From the Feb 2022 paper on Canyon Diablo’s diaphite: “Diamond is predicted to have a very high tensile strength, but it undergoes brittle fracture due to defects and the cleavage planes in its crystalline lattice. However, the graphitic layers within the diaphite structures will absorb the energy of a propagating crack resulting in fracture toughened ceramic behavior.” This and other strange light absorption and thermoelectric effects are described there.

From the Christies’ description: “Canyon Diablo contains small diamonds formed from embedded graphite nodules by tremendously energetic collisions on its parent body. Prized by museums and private collectors everywhere, Canyon Diablo (“Canyon of the Devil”) meteorites are the quintessential American meteorite. Like most meteorites, this specimen originated in the asteroid belt between Mars and Jupiter. Approximately 49,000 years ago, it was part of an errant asteroid that plowed into the Arizona desert with the force of more than 100 atomic bombs. Fragments were ejected more than 11 miles away from the point of impact and the main mass vaporized, creating the most famous and best-preserved meteorite crater in the world—the renowned Meteor Crater near Winslow, Arizona. The crater is nearly a mile across and 600 feet deep.”

150 mm x 100 mm x 70 mm (6 x 4 x 23⁄4 in.), 3.4 kg.

4 responses to “Diamond Diablo 💎”

  1. closeup: The "diamond" inclusion keeps it from resting flat on the table:

  2. South America ‘carbonado’ is also space diamond, with placer miners recovering individual "black diamonds" for centuries.
    Iron meteorites thus likely, but may not have been recovered or reported.

  3. New research on the diamond structure in this meteorite from PNAS: "For the study, scientists from the UK, US, Hungary, Italy and France used detailed state-of-the-art crystallographic and spectroscopic examinations of the mineral lonsdaleite from the Canyon Diablo iron meteorite first found in 1891 in the Arizona desert.

    Named after the pioneering British crystallographer Professor Dame Kathleen Lonsdale, the first female professor at UCL, lonsdaleite was previously thought to consist of pure hexagonal diamond, distinguishing it from the classic cubic diamond. However, the team found that it is in fact comprised of nanostructured diamond and graphene-like intergrowths (where two minerals in a crystal grow together) called diaphites.

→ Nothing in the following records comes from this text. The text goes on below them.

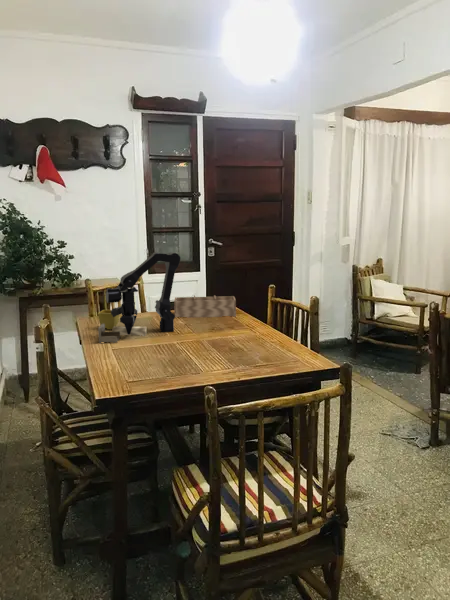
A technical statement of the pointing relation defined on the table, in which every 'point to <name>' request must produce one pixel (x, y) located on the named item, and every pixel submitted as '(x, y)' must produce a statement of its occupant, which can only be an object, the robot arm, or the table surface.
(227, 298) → the holder
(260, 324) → the table surface
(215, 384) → the table surface
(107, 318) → the flower pot
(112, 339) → the bracket
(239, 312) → the table surface
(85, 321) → the table surface
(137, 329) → the rail
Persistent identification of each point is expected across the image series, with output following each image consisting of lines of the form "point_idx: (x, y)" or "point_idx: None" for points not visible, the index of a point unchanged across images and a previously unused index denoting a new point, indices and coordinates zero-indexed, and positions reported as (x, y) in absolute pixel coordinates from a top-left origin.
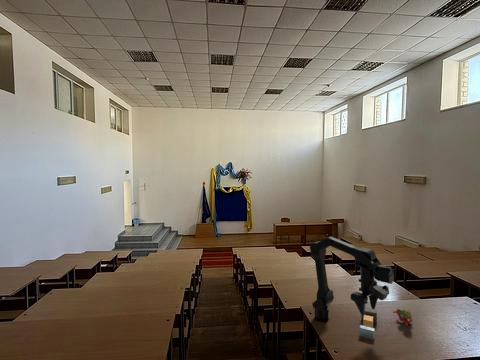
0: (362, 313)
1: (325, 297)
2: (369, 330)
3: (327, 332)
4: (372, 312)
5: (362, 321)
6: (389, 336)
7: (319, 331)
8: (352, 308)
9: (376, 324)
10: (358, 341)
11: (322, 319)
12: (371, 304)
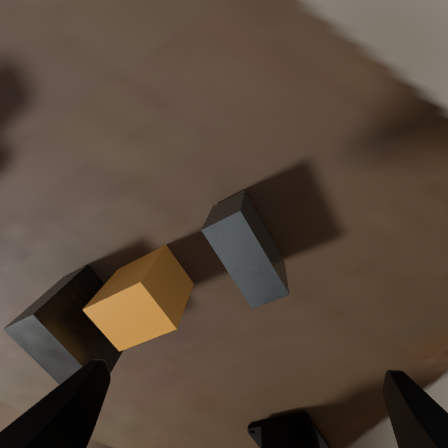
0: (429, 407)
1: None
2: (257, 237)
3: None
4: (53, 335)
5: None
6: (115, 160)
7: None
8: None
9: (85, 268)
10: (336, 238)
11: (311, 435)
12: (80, 441)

    "It should be possible to design materials that are both ultra-hard and also ductile, as well as have adjustable electronic properties from a conductor to an insulator.

    "The discovery has therefore opened the door to new carbon materials with exciting mechanical and electronic properties that may result in new applications ranging from abrasives and electronics to nanomedicine and laser technology."

  4. and now popularized in Gizmodo: “This study proves categorically that lonsdaleite exists in nature” … The mineral lonsdaleite—a type of diamond with a hexagonal crystal structure—can be found in meteorites that were likely created when an asteroid collided with a dwarf planet billions of years ago. The mineral has also been created in lab settings, but otherwise is vanishingly rare on Earth. The mineral differs from usual diamonds in its crystal structure, which is hexagonal (ordinary diamonds have a cubic crystal structure.) Separate research earlier this year indicated that lonsdaleite’s structure makes it harder than other diamonds.”